Emergent gameplay is one of those other “holy grails” of game design, and most games now rely on it to a certain degree. A game as complex as Dwarf Fortress presents many solutions to every problem. Not enough food? Easy enough to solve; build another farm, get a hunter or fisherdwarf out to take care of the issue, or just “accidentally” lock a few dwarves outside in the next goblin raid. It is, however, extremely difficult to build, especially around a static narrative experience. Players’ abilities to figure out what they’re doing is important in emergent play, and the ability to figure out optimal solutions to problems is a core of any competitive game. The strategy genre is built upon this; Command and Conquer did not have one single solution to victory, but rather many that the player could choose from without prompting, discovering their own way to conquer their objectives. Sometimes it’s a good idea to minimize the player’s toolkit to give them more guidance early on in the game, but other times you can just give them anything. Arma, as a series, sells on this concept, with the entire game being one big sandbox of military strategy that allows individuals to make smart decisions about their environment; Escape from Stratis was my most hectic experience in Arma 3, as I crept across rocky terrain hoping that the helicopter that just flew over hadn’t spotted me.
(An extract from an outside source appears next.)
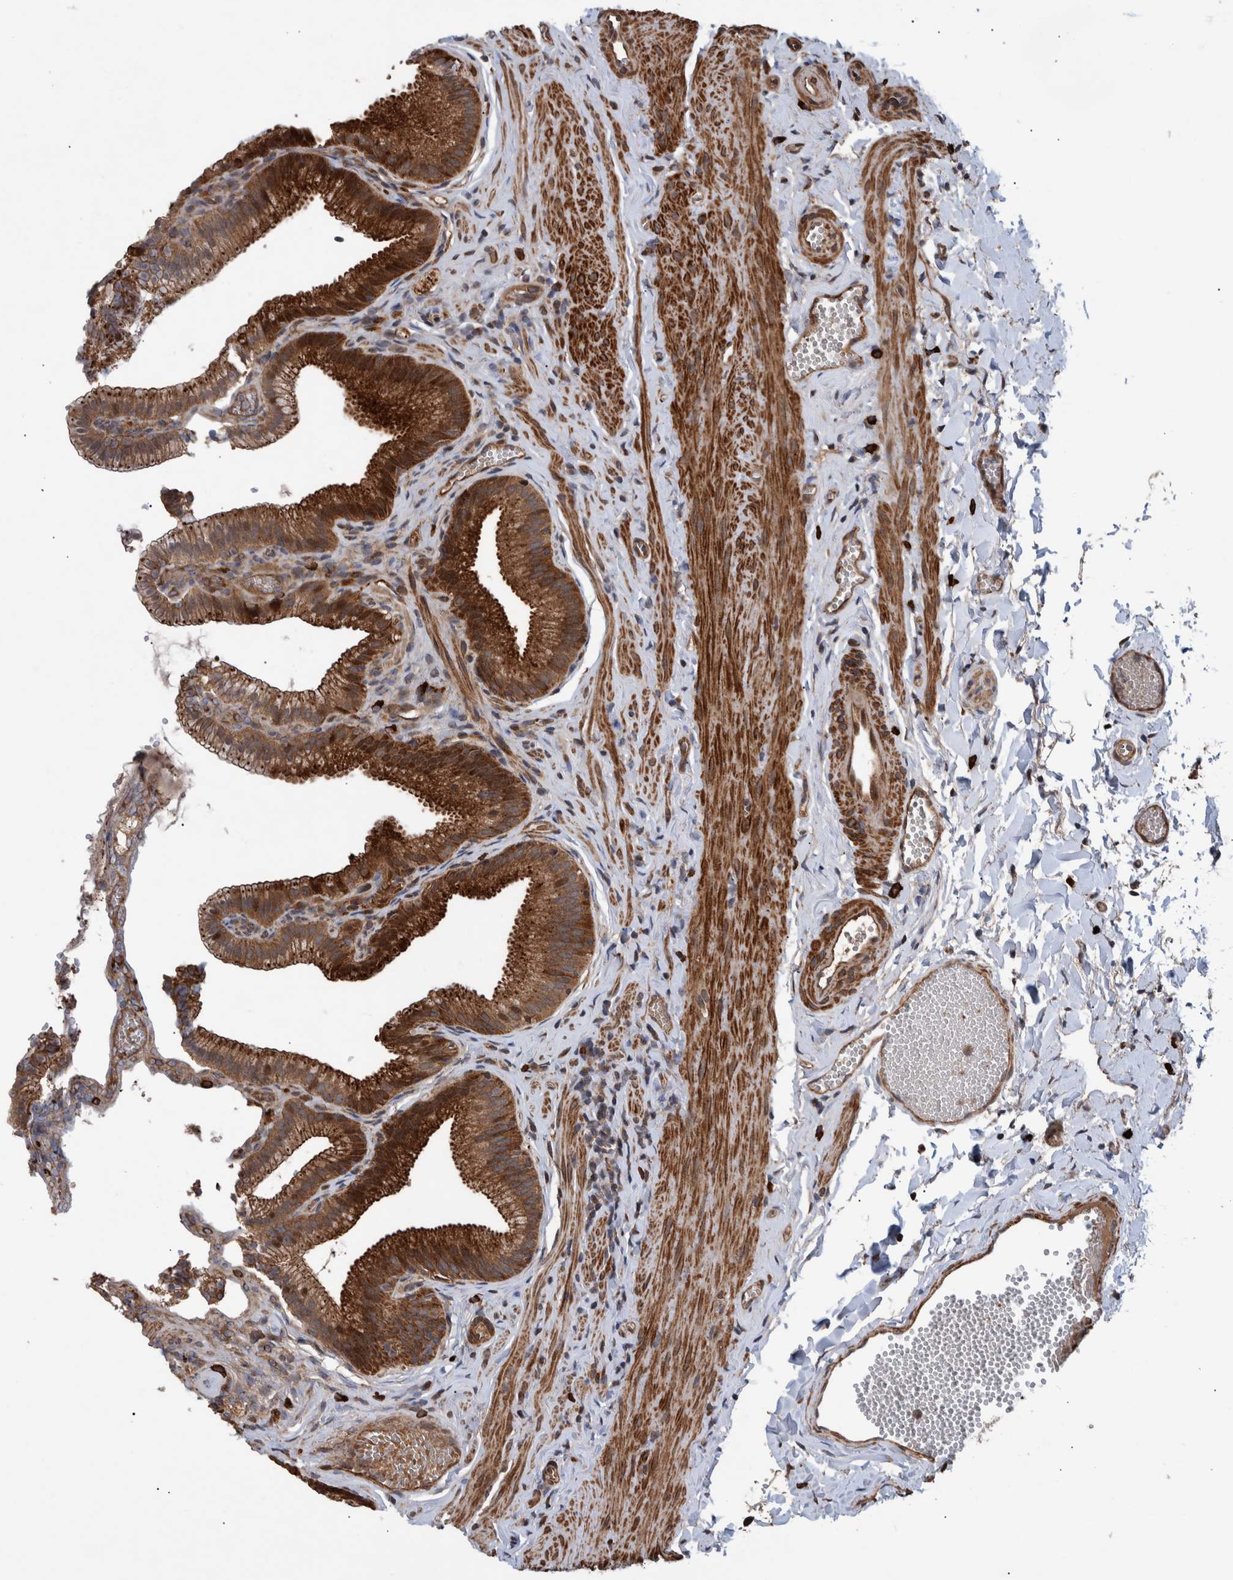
{"staining": {"intensity": "strong", "quantity": ">75%", "location": "cytoplasmic/membranous"}, "tissue": "gallbladder", "cell_type": "Glandular cells", "image_type": "normal", "snomed": [{"axis": "morphology", "description": "Normal tissue, NOS"}, {"axis": "topography", "description": "Gallbladder"}], "caption": "The micrograph demonstrates immunohistochemical staining of benign gallbladder. There is strong cytoplasmic/membranous expression is present in about >75% of glandular cells.", "gene": "B3GNTL1", "patient": {"sex": "male", "age": 38}}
This is the sort of decision making that makes a game memorable and worth playing-should I just avoid the pack of wolves in ADOM, or hunt them down and try to turn them into my next meal?
The important thing to remember about both of these is that they can be faked; presenting particular situations to the player will allow you to create a feel of realism and complexity within the game environment without requiring the high levels of content and mechanics design that are required normally. As a game designer, however, it is crucial to remember that cutting corners leaves gaping holes in your game; when playing Arma there are many ways to discover alternate routes and resources, but in a Call of Duty game with linear levels and a very small set of solutions, there’s not much that can be done.